There’s some evidence to suggest that a bottom might take longer than bulls think at the moment. And that could be a near-term problem for Micron stock.

The Near- to Mid-Term Worry for MU Stock

In theory, cyclical stocks should see their trading somewhat smoothed by the market. At peak earnings, multiples come down. At the trough, those multiples expand.

In practice, it doesn’t work out that way. Investors get too optimistic near the top, which is what happened with Micron stock in the first half of 2018. They get too pessimistic at the bottom, as appears to have been the case both late last year and in May-June of 2019.

But usually, cyclical names start to make their move a few quarters before the underlying earnings trend shifts. That’s what happened to MU stock last spring. It’s what happened to Caterpillar (NYSE:CAT), a classic cyclical stock, at the top in 2012 and ahead of the bottom put in 2016.

In recent months, Micron stock has rallied, suggesting that investors are forecasting a recovery next calendar year. But of late, that optimism is cracking. MU stock’s technical picture doesn’t look all that bullish. That of WDC is even worse.

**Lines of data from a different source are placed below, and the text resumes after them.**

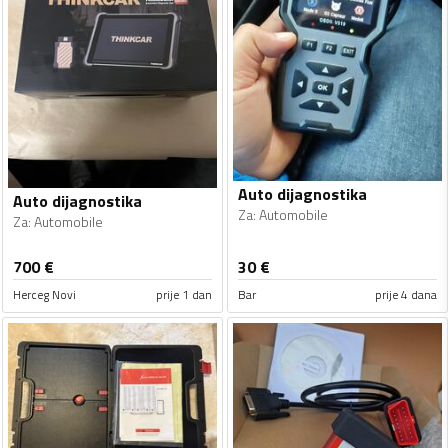
Auto dijagnostika
Auto dijagnostika
Za
:
Automobile
Za
:
Automobile
700
€
30
€
Herceg Novi
prije 1 dan
Bar
prije 4 dana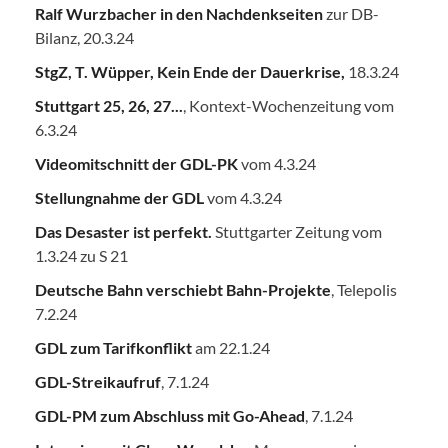
Ralf Wurzbacher in den Nachdenkseiten
zur DB-
Bilanz, 20.3.24
StgZ, T. Wüpper, Kein Ende der Dauerkrise,
18.3.24
Stuttgart 25, 26, 27...
, Kontext-Wochenzeitung vom
6.3.24
Videomitschnitt der GDL-PK
vom 4.3.24
Stellungnahme der GDL
vom 4.3.24
Das Desaster ist perfekt.
Stuttgarter Zeitung vom
1.3.24 zu S 21
Deutsche Bahn verschiebt Bahn-Projekte
, Telepolis
7.2.24
GDL zum Tarifkonflikt
am 22.1.24
GDL-Streikaufruf
, 7.1.24
GDL-PM zum Abschluss mit Go-Ahead
, 7.1.24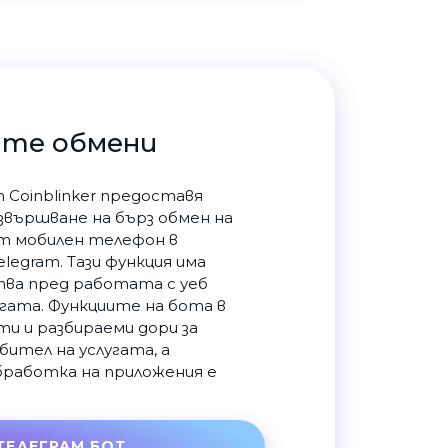
ите обмени
 Coinblinker предоставя
звършване на бърз обмен на
т мобилен телефон в
legram. Тази функция има
ва пред работата с уеб
угата. Функциите на бота в
ти и разбираеми дори за
ител на услугата, а
работка на приложения е
ТЕЛЕГРАМ БОТ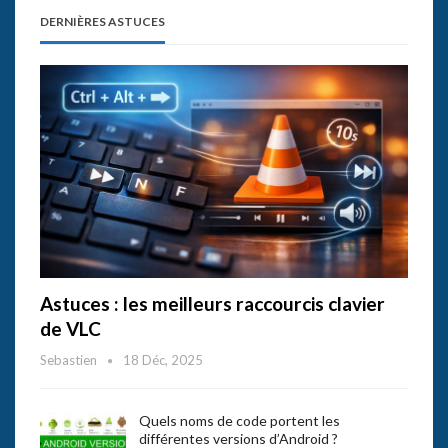
DERNIÈRES ASTUCES
Astuces : les meilleurs raccourcis clavier
de VLC
Sebastien
18 Déc, 2025
Quels noms de code portent les
différentes versions d’Android ?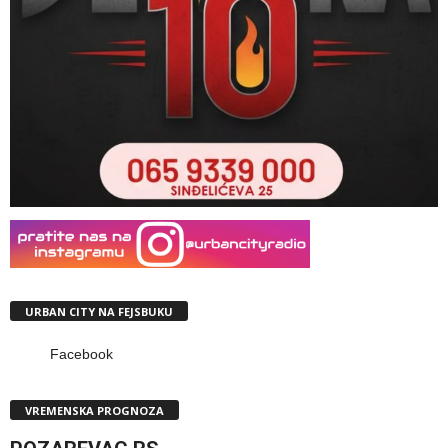
URBAN CITY NA FEJSBUKU
Facebook
VREMENSKA PROGNOZA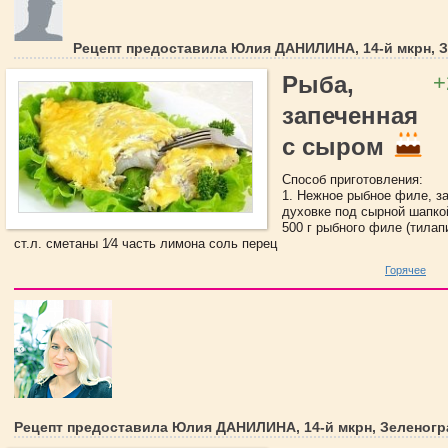
Рецепт предоставила Юлия ДАНИЛИНА, 14-й мкрн, 
+
Рыба,
запеченная
с сыром
Способ приготовления:
1. Нежное рыбное филе, з
духовке под сырной шапко
500 г рыбного филе (тилапи
ст.л. сметаны 1⁄4 часть лимона соль перец
Горячее
Рецепт предоставила Юлия ДАНИЛИНА, 14-й мкрн, Зеленогр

Meanwhile, memory names have rallied while the rest of the sector is soaring. Advanced Micro Devices (NASDAQ:AMD) and Nvidia (NASDAQ:NVDA) both have broken out while Micron stock has struggled. At least at the moment, the market seems bullish on the long-term catalysts for chip demand. But it doesn’t seem to believe those catalysts are making their way to memory prices any time soon.

On the Sidelines

Admittedly, that could be an opportunity, with MU and WDC joining the rally at some point. But from another perspective, it’s a problem. Again, pricing is key for memory stocks, Micron in particular. There’s just not much evidence from Micron itself or the market that pricing is coming back as quickly as the MU stock price suggests it will.

Simply put, that’s a problem. It doesn’t mean Micron stock is a short, or even a bad investment at $45. But it does mean that Micron stock could get cheaper, quickly, in the coming months, and that long-term investors at the least might consider waiting for a better entry point. The rally in Micron stock of late has come because many investors believe a rebound is imminent. If those investors are wrong, they may reconsider their thesis — which would lead to a wave of selling in Micron stock.

As of this writing, Vince Martin has no positions in any securities mentioned.